NB: You had included the query string add_to_wishlist=9486 twice in the list of URLs/query strings to remove.

Test first with a 302 (temporary) redirect and only change to a 301 (permanent), if that is the intention, once you have confirmed that it works as intended. 301s are cached persistently by the browser so can make testing problematic.

Make sure the browser cache is cleared before testing.


Combining conditions using regex

Using regex, you could combine several of the conditions. For example, the following 4 conditions could be combined into one:

RewriteCond %{QUERY_STRING} =orderby=popularity [OR]
RewriteCond %{QUERY_STRING} =orderby=price-desc [OR]
RewriteCond %{QUERY_STRING} =orderby=date [OR]
RewriteCond %{QUERY_STRING} =orderby=menu_order [OR]

Is the same as (using regex alternation):

RewriteCond %{QUERY_STRING} ^orderby=(popularity|price-desc|date|menu_order)$ [OR]

UPDATE:

Is it possible to Remove everything (query string and parameters etc) from all URLs with something like * instead of hardcoding each query string?

To remove every query string from every URL (seriously?) then you can do the following (no, you don't use *):

RewriteCond %{QUERY_STRING} .
RewriteRule ^ %{REQUEST_URI} [QSD,R=302,L]

This removes any query string from any URL. The single dot (.) in the CondPattern matches a single character to check that there is a query string.

But this obviously removes the query strings you want to "keep" as well.

The regex character * is a quantifier that repeats the preceding token 0 or more times. (It is not a "wildcard-pattern".) It is not required here.

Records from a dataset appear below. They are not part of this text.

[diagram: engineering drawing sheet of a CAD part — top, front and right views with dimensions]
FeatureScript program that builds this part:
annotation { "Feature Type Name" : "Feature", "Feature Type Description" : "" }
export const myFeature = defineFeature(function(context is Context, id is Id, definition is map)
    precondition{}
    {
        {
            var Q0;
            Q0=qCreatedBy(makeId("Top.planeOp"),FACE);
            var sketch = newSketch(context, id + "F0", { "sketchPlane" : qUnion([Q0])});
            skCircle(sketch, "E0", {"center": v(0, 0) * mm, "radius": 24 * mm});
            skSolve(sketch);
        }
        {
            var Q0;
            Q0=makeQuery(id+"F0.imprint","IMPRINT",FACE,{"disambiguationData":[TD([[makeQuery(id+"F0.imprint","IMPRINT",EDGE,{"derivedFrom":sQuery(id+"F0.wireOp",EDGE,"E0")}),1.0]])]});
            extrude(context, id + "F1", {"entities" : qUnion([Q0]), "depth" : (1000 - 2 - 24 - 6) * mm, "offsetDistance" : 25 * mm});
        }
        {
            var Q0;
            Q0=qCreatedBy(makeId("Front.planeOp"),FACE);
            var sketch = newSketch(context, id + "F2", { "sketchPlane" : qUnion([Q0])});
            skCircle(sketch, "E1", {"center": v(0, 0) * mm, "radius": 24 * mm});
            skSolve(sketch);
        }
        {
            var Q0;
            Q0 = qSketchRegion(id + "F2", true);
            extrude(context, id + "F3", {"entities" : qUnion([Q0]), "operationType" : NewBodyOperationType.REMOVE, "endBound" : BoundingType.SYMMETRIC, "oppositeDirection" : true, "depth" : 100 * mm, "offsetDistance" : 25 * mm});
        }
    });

You need to check that the query string is something, not nothing.

There are other options:

  • Reverse the logic and make exceptions for query strings you want to "keep" and remove the rest. But it depends which is the larger.
  • Don't match the query strings "exactly". And instead match URL parameter names, with any value.